━━━ Dokumenttext

Doch statt die DIESE eG zu unterstützen, hat die Opposition im Schulterschluss mit der Immobilienlobby zum Gegenangriff ausgeholt und versucht, die Genossenschaft öffentlich zu diffamieren. Von angeblichen Stasi-Verbindungen, fehlender Zahlungskraft bis hin zur „unlauteren Bevorzugung“ einer Genossenschaft durch unseren Stadtrat Florian Schmidt reichten die Vorwürfe. Die CDU twittere 1,5 Stunden nach dem ersten Zeitungsartikel sogar, dass sie über die Einrichtung eines Untersuchungsausschusses nachdenke. Und das, obwohl die DIESE eG alle Vorwürfe entkräften konnte. Zwar ist ein Mitglied der DIESE eG in der Stasi aktiv gewesen, dies war aber der Genossenschaft nicht bekannt, zumal das Mitglied nicht aktiv war oder ist. Die Genossenschaft konnte ebenso belegen, dass sie allen ihr vertraglich auferlegten Forderungen bisher nachgekommen ist, es wurden schon zwei Überweisungen an Verkäufer getätigt. Die GLS Bank finanziert die Käufe.
Sie ist dafür bekannt Projekte zu finanzieren, die Boden und Häuser aus der Spekulationsspirale herausholen und gemeinwohlorientiert ausrichten.
Bleiberecht ohne Angst
Zugegeben, die Finanzierung ist kompliziert, das Finanzierungsmodell basiert auf fünf Säulen, es müssen Förderanträge gestellt und die Mieter*innen mit ins Boot geholt werden, und das Vorkaufsrecht mit seinen kurzen Fristen ist sowieso sehr komplex. Bedingung für die Genossenschaft ist, dass mindestens 70 Prozent der Mieter*innen dem Beitritt zustimmen, die übrigen bis zu 30 Prozent bleiben dann ganz normale Mieter*innen. Zudem sollen 25-50 Prozent der neu zu belegenden Wohnungen bzw. auch im Bestand WBS-Wohnungen werden. Zwar kommt mit 500 Euro pro Quadratmeter ein großer Brocken Kosten auf die Genoss*innen zu, dabei gilt jedoch das Solidarprinzip: einige zahlen höhere und andere dafür niedrigere Anteile. Für alle Haushalte, die einkommensschwach sind, gibt es dafür auch ein Darlehen des Landes Berlin, wofür wir im letzten Haushalt 20 Millionen Euro eingestellt haben. Die ersten fünf Jahre gibt es für die einkommensschwachen Haushalte auch keine Mieterhöhung bzw. will sich die DIESE eG an den Mietendeckel halten.

━━━━━━

> _Zu lösende Aufgaben_
1 - Welche Bank finanziert laut dem Text über die DIESE eG die Käufe?
2 - Knüpfe an den letzten Satz des Textes über die DIESE eG an und schreib ihn weiter.

━━━ Rohdaten

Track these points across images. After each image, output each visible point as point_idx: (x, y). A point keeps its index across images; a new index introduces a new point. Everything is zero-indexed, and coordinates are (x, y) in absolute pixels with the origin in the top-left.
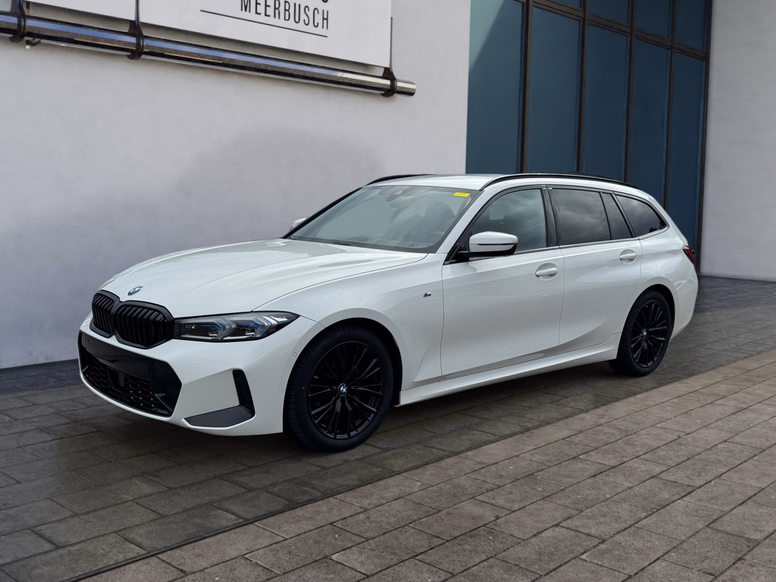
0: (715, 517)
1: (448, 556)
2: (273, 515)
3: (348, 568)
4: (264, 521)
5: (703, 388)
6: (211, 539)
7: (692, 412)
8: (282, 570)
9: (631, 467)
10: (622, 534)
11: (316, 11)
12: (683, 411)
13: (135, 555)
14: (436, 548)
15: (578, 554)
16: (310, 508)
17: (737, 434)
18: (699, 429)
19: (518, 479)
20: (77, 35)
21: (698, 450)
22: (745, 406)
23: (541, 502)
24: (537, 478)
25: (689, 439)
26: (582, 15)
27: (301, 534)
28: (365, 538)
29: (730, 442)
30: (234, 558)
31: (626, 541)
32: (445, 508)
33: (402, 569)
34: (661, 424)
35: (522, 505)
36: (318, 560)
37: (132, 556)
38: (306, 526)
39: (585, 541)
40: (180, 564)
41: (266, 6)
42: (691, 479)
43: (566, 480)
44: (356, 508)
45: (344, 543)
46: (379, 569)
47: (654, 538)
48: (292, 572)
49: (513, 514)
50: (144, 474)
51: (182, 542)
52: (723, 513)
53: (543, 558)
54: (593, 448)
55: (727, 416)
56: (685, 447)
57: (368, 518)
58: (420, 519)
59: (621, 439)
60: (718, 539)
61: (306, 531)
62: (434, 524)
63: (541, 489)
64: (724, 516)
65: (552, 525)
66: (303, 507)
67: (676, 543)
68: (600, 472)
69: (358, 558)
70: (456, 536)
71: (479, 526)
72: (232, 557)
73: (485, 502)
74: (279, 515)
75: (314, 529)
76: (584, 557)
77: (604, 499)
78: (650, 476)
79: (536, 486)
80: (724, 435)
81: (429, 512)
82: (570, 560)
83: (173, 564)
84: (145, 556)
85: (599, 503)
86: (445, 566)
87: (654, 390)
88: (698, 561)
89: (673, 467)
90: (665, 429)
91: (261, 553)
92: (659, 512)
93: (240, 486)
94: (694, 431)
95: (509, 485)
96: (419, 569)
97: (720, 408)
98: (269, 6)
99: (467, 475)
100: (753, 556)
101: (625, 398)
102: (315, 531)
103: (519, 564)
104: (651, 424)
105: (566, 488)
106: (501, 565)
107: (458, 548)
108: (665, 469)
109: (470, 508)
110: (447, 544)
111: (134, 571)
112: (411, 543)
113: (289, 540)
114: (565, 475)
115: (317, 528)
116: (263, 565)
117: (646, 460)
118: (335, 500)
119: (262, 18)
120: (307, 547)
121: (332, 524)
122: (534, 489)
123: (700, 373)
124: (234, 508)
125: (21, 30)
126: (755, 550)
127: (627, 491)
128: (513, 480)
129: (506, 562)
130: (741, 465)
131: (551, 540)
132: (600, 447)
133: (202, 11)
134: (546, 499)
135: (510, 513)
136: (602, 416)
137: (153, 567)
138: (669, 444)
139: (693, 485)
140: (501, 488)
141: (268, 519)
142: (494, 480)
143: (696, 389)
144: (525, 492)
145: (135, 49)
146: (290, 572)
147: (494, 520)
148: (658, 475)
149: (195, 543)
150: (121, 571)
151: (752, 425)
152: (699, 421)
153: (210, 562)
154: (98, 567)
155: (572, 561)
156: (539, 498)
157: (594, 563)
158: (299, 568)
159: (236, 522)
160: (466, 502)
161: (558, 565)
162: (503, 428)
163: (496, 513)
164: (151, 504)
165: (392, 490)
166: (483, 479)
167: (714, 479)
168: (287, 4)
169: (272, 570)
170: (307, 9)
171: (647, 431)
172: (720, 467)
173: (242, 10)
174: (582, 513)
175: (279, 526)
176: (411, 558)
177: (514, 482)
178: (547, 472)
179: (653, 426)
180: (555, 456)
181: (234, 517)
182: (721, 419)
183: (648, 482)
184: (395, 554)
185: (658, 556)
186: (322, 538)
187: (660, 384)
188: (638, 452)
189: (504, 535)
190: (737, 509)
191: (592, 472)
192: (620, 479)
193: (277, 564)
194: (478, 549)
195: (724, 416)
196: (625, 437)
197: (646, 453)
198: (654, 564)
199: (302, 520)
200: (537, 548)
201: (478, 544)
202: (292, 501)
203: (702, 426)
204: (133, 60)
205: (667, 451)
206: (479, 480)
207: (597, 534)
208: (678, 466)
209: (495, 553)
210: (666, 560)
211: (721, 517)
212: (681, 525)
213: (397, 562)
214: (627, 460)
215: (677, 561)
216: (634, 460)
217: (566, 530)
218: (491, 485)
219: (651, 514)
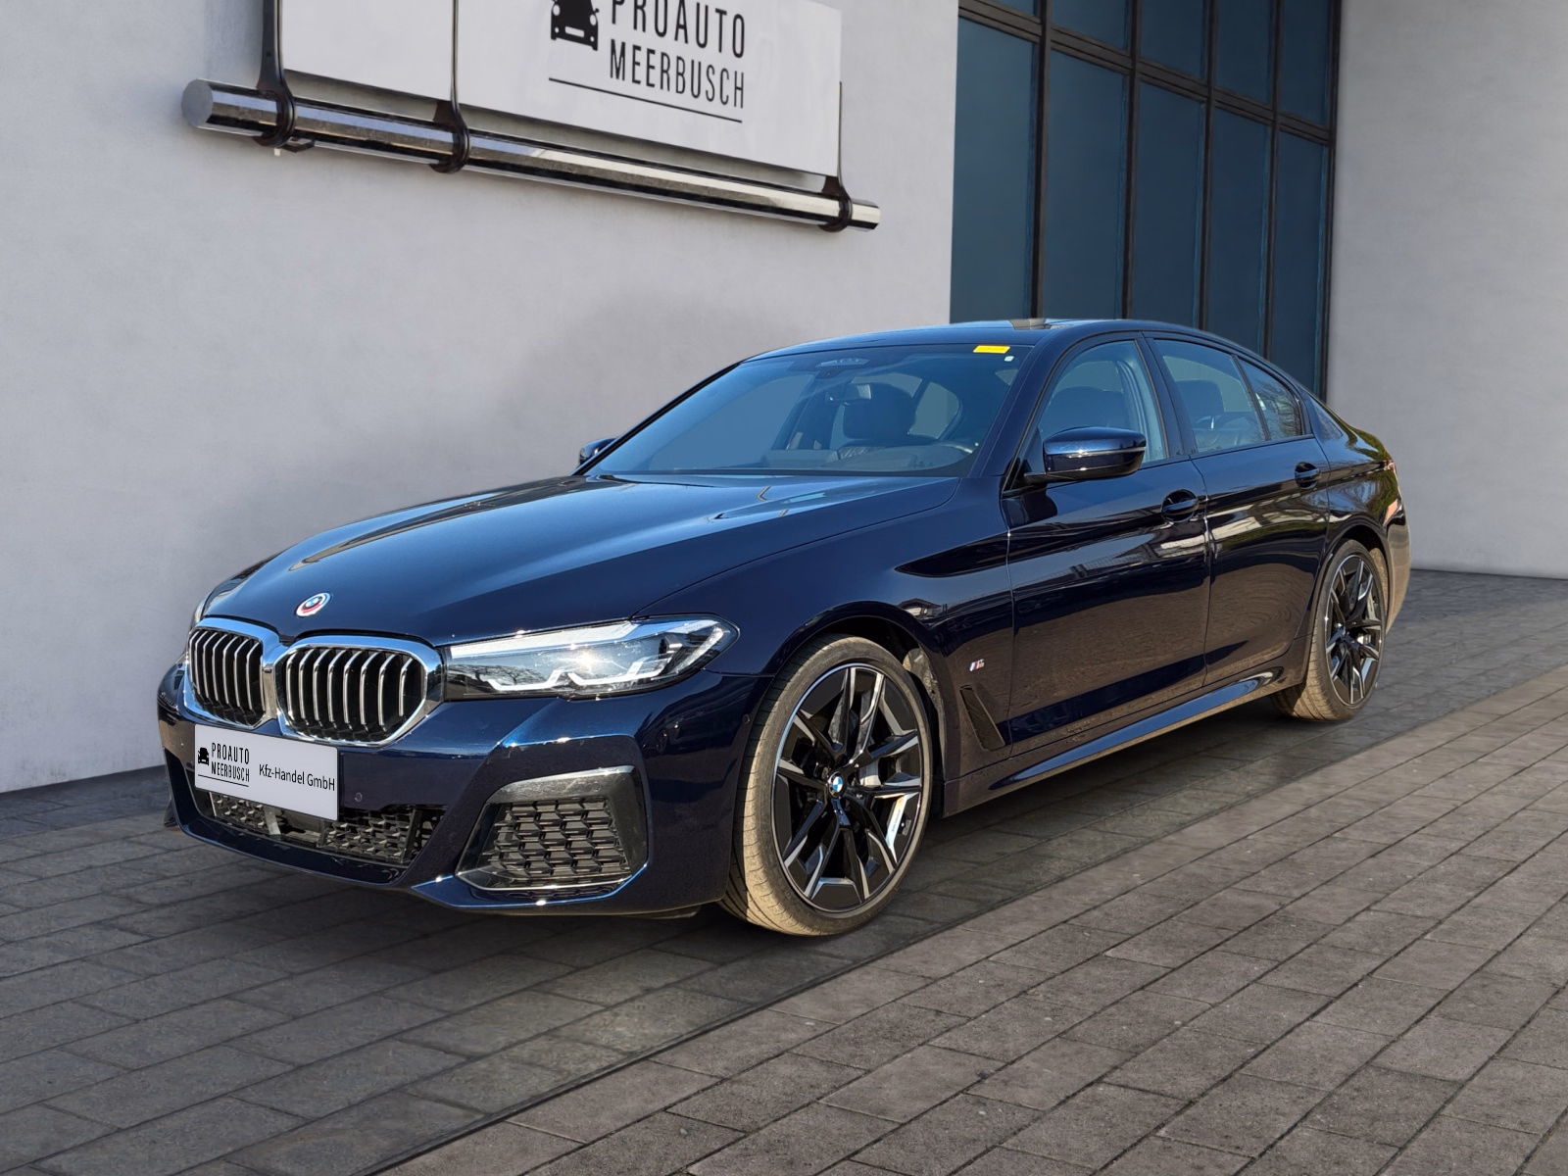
1: (1255, 945)
3: (1138, 964)
4: (969, 924)
5: (1449, 742)
7: (1453, 774)
8: (1057, 970)
9: (1414, 844)
10: (1458, 913)
11: (725, 74)
12: (1441, 774)
13: (838, 964)
14: (1233, 939)
15: (1419, 936)
16: (1015, 908)
17: (1537, 800)
18: (1477, 796)
19: (1272, 864)
21: (1493, 821)
22: (1524, 764)
23: (1324, 887)
24: (1295, 862)
25: (1472, 807)
26: (1128, 63)
27: (1038, 934)
28: (1128, 934)
29: (1533, 810)
30: (975, 963)
31: (1469, 921)
32: (1202, 900)
33: (1209, 960)
34: (1418, 791)
35: (1303, 891)
36: (1091, 958)
38: (1032, 926)
39: (1417, 922)
40: (912, 971)
41: (650, 67)
42: (1506, 854)
43: (1338, 862)
44: (1078, 905)
45: (1106, 940)
46: (1184, 960)
47: (1502, 916)
48: (1071, 971)
49: (1299, 903)
53: (1377, 941)
54: (1345, 825)
55: (1508, 778)
56: (1474, 818)
57: (1108, 914)
58: (1178, 912)
59: (1375, 812)
61: (1039, 931)
62: (1205, 916)
63: (1311, 873)
65: (1360, 909)
66: (1004, 907)
67: (1533, 918)
68: (1377, 851)
69: (1141, 953)
70: (1246, 926)
71: (1266, 915)
72: (974, 960)
73: (1250, 891)
75: (1049, 929)
76: (1428, 937)
77: (1407, 880)
78: (1450, 853)
79: (1302, 871)
80: (1519, 801)
81: (1184, 904)
82: (1414, 941)
83: (902, 971)
85: (1404, 885)
89: (1471, 842)
90: (1430, 797)
91: (1007, 955)
92: (1490, 889)
94: (1473, 799)
95: (1264, 871)
97: (1490, 768)
98: (653, 67)
99: (1195, 863)
101: (1340, 760)
102: (1052, 930)
103: (1354, 948)
104: (1405, 793)
105: (1345, 870)
107: (1260, 937)
108: (1465, 843)
109: (1228, 896)
110: (1243, 934)
113: (1028, 941)
114: (1332, 856)
117: (1428, 835)
119: (642, 90)
120: (1059, 946)
121: (1065, 922)
122: (1303, 874)
125: (286, 126)
131: (1373, 923)
132: (1353, 823)
133: (551, 79)
135: (1294, 901)
136: (1326, 785)
138: (1448, 816)
139: (1512, 860)
140: (1257, 875)
142: (1238, 867)
143: (1437, 745)
144: (1293, 877)
145: (451, 153)
147: (1281, 909)
148: (1460, 850)
151: (1550, 788)
152: (1471, 785)
153: (951, 967)
155: (1417, 942)
160: (1224, 891)
163: (1276, 901)
167: (1538, 852)
168: (680, 62)
170: (711, 70)
171: (1404, 801)
172: (1536, 840)
173: (612, 76)
174: (1390, 896)
176: (1211, 949)
177: (1266, 867)
178: (1304, 855)
179: (1408, 794)
180: (1298, 836)
182: (1502, 782)
183: (1452, 859)
185: (1518, 933)
186: (1070, 937)
188: (1410, 826)
189: (1307, 922)
191: (1365, 850)
192: (1412, 858)
194: (1287, 937)
195: (1504, 778)
196: (1379, 809)
197: (1424, 827)
198: (1519, 940)
200: (1362, 932)
204: (444, 175)
205: (1451, 823)
206: (1217, 867)
207: (1426, 916)
208: (1480, 839)
209: (1313, 940)
210: (1533, 935)
212: (1526, 902)
213: (1197, 954)
214: (1404, 836)
216: (1413, 836)
217: (1384, 913)
219: (1480, 893)
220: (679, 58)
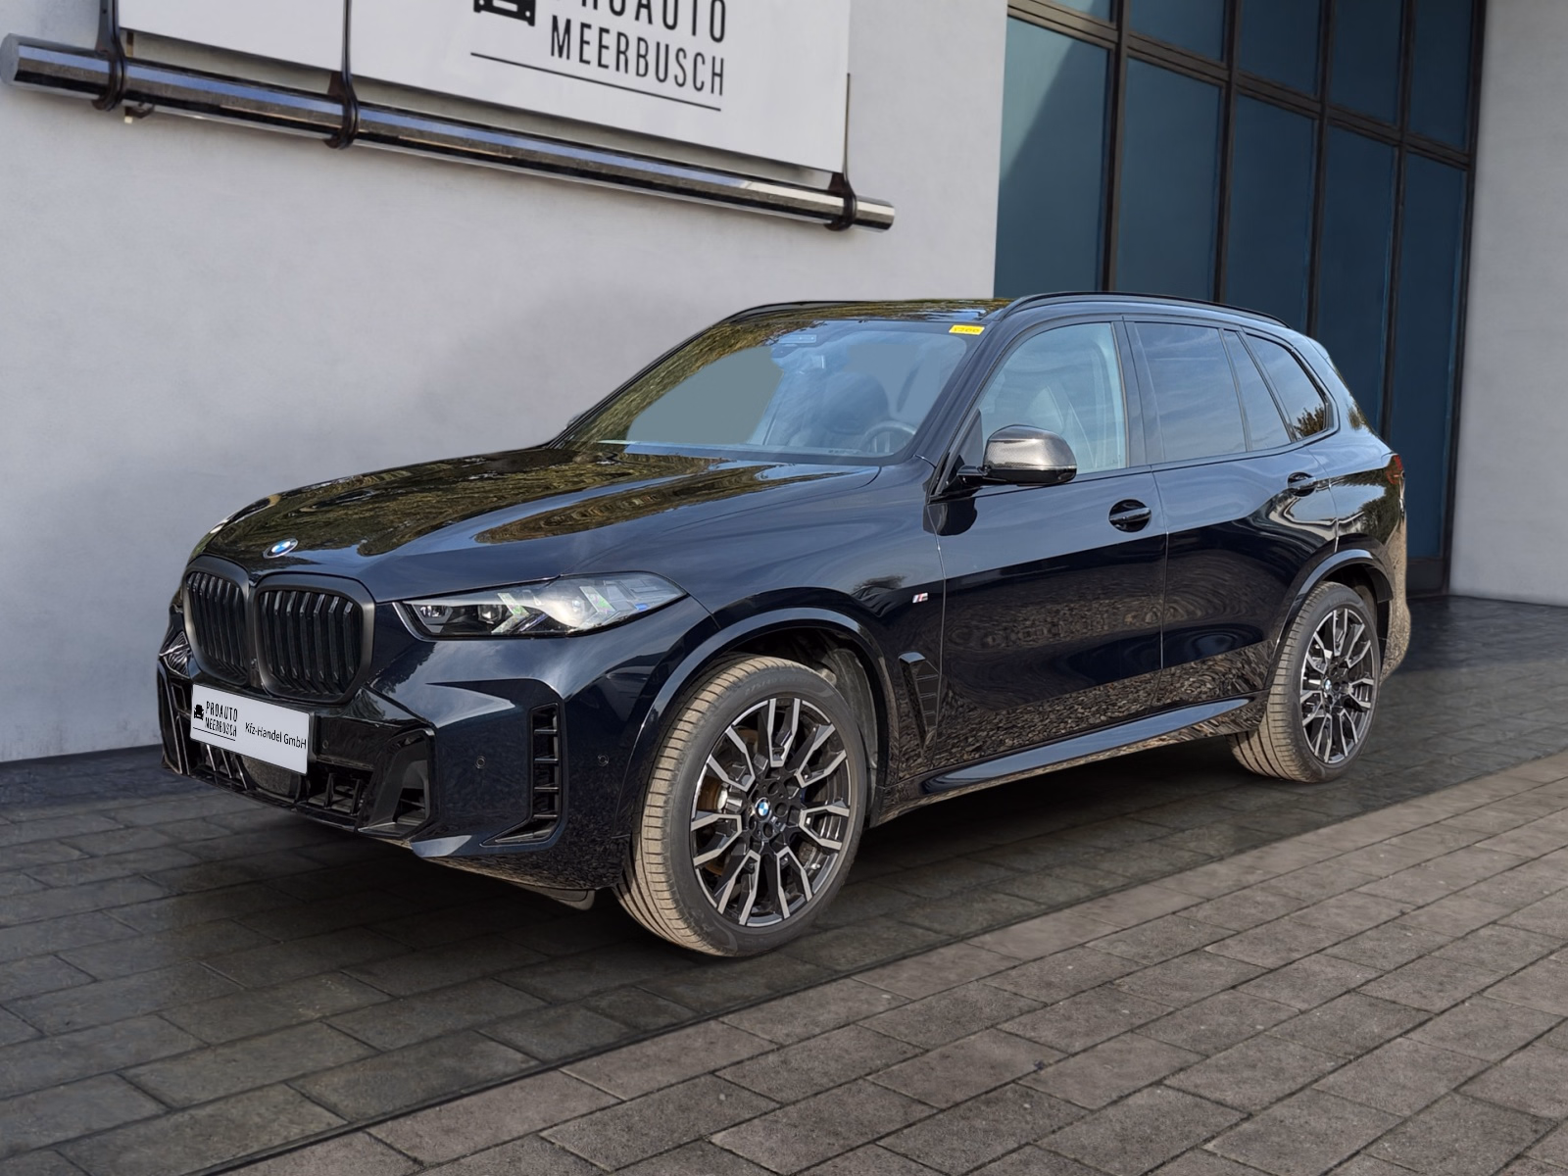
0: (1470, 1073)
1: (941, 1141)
2: (598, 1054)
3: (744, 1161)
4: (580, 1065)
5: (1452, 817)
6: (474, 1098)
7: (1428, 864)
8: (614, 1163)
9: (1305, 970)
10: (1285, 1102)
11: (699, 59)
12: (1411, 862)
13: (323, 1127)
14: (919, 1125)
15: (1198, 1142)
16: (670, 1040)
17: (1518, 910)
18: (1442, 898)
19: (1083, 992)
20: (227, 98)
21: (1440, 940)
22: (1532, 854)
23: (1127, 1037)
24: (1120, 989)
25: (1423, 917)
26: (1224, 75)
27: (652, 1093)
28: (778, 1102)
29: (1503, 926)
30: (519, 1138)
31: (1294, 1118)
32: (936, 1046)
33: (850, 1163)
34: (1367, 886)
35: (1090, 1043)
36: (685, 1144)
37: (317, 1130)
38: (661, 1076)
39: (1213, 1115)
40: (413, 1148)
41: (601, 47)
42: (1425, 997)
43: (1177, 994)
44: (762, 1042)
45: (737, 1112)
46: (805, 1164)
47: (1350, 1113)
48: (632, 1168)
49: (1072, 1060)
50: (343, 968)
51: (415, 1104)
52: (1486, 1065)
53: (1128, 1148)
54: (1232, 933)
55: (1497, 874)
56: (1414, 934)
57: (784, 1062)
58: (888, 1066)
59: (1288, 915)
60: (1477, 1115)
61: (662, 1086)
62: (916, 1077)
63: (1127, 1012)
64: (1489, 1071)
65: (1147, 1083)
66: (656, 1039)
67: (1392, 1123)
68: (1244, 979)
69: (763, 1141)
70: (959, 1100)
71: (1003, 1082)
72: (515, 1135)
73: (1017, 1035)
74: (609, 1054)
75: (678, 1083)
76: (1210, 1146)
77: (1252, 1033)
78: (1345, 990)
79: (1118, 1006)
80: (1492, 911)
81: (905, 1052)
82: (1183, 1153)
83: (398, 1146)
84: (342, 1131)
85: (1242, 1042)
86: (936, 1160)
87: (1355, 820)
88: (1435, 1158)
89: (1389, 972)
90: (1375, 896)
91: (572, 1128)
92: (1360, 1060)
93: (533, 995)
94: (1433, 903)
95: (1065, 1001)
96: (884, 1165)
97: (1483, 857)
98: (607, 48)
99: (982, 981)
100: (1544, 1150)
101: (1298, 834)
102: (680, 1086)
103: (1082, 1158)
104: (1347, 887)
105: (1178, 1009)
106: (1046, 1161)
107: (961, 1125)
108: (1374, 975)
109: (985, 1045)
110: (941, 1116)
111: (320, 1159)
112: (868, 1113)
113: (628, 1103)
114: (1175, 984)
115: (684, 1082)
116: (576, 1152)
117: (1336, 957)
118: (721, 1026)
119: (592, 71)
120: (663, 1117)
121: (713, 1072)
122: (1115, 1011)
123: (1445, 786)
124: (519, 1038)
125: (115, 86)
126: (1548, 1139)
127: (1297, 1018)
128: (1073, 992)
129: (1056, 1154)
130: (1524, 971)
131: (1146, 1112)
132: (1246, 930)
133: (473, 54)
134: (1138, 1031)
135: (1065, 1059)
136: (1251, 869)
137: (359, 1151)
138: (1383, 926)
139: (1428, 1008)
140: (1049, 1008)
141: (588, 1061)
142: (1035, 992)
143: (1437, 820)
144: (1095, 1016)
145: (339, 127)
146: (628, 1166)
147: (1035, 1072)
148: (1359, 987)
149: (442, 1107)
150: (294, 1159)
151: (1546, 893)
152: (1442, 882)
153: (472, 1145)
154: (250, 1151)
155: (1187, 1155)
156: (1123, 1030)
157: (1229, 1159)
158: (647, 1159)
159: (524, 1066)
160: (979, 1034)
161: (1159, 1162)
162: (1054, 890)
163: (1039, 1058)
164: (357, 1028)
165: (833, 1008)
166: (1014, 990)
167: (1470, 997)
168: (642, 44)
169: (593, 1161)
170: (681, 54)
171: (1340, 900)
172: (1482, 974)
173: (553, 54)
174: (1208, 1061)
175: (608, 1076)
176: (868, 1143)
177: (1074, 995)
178: (1140, 978)
179: (1350, 890)
180: (1157, 946)
181: (519, 1056)
182: (1485, 879)
183: (1340, 1001)
184: (837, 1134)
185: (1357, 1148)
186: (693, 1101)
187: (1367, 808)
188: (1320, 941)
189: (1053, 1101)
190: (1514, 1057)
191: (1229, 980)
192: (1285, 995)
193: (602, 1151)
194: (1002, 1127)
195: (1492, 874)
196: (1296, 911)
197: (1336, 944)
198: (1349, 1163)
199: (655, 1065)
200: (1118, 1128)
201: (1002, 1119)
202: (635, 1027)
203: (1448, 893)
204: (336, 150)
205: (1379, 940)
206: (1006, 991)
207: (1237, 1103)
208: (1399, 971)
209: (1035, 1136)
210: (1373, 1157)
211: (1483, 1072)
212: (1404, 1087)
213: (840, 1151)
214: (1299, 956)
215: (1394, 1158)
216: (1313, 957)
217: (1176, 1093)
218: (1029, 1002)
219: (1345, 1065)
220: (640, 39)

━━━━━━

> _Antworten je Aufgabe_
1 - Die GLS Bank.

2 -
Die DIESE eG bietet also einen Ansatz, um auch in schwierigen Fällen, den Mieter*innen ein Bleiberecht ohne Angst zu garantieren. Sie ist ein Notnagel für das Vorkaufsrecht und sie aus der Mieterschaft heraus entstanden. Daher ist eine Förderung im Sinne des Gemeinwohls richtig. Das kommunale Vorkaufsrecht muss auch deshalb gestärkt werden. Dazu ist mehr Kooperation mit vielen gemeinnützigen Bauträgern nötig. Gleichzeitig sind die landeseigenen Wohnungsunternehmen durch den Senat mehr in die Pflicht zu nehmen. Unsere Koalitionspartner*innen sollten uns und dieses Vorhaben dabei unterstützen, um die erfolgreiche Anwendung des Vorkaufsrechts konsequent weiter zu führen. Denn wir kämpfen für eine gemeinwohlorientierte Neuausrichtung unseres Wohnungsmarkts und den Schutz der Bewohner*innen. Und das ist schon schwer genug.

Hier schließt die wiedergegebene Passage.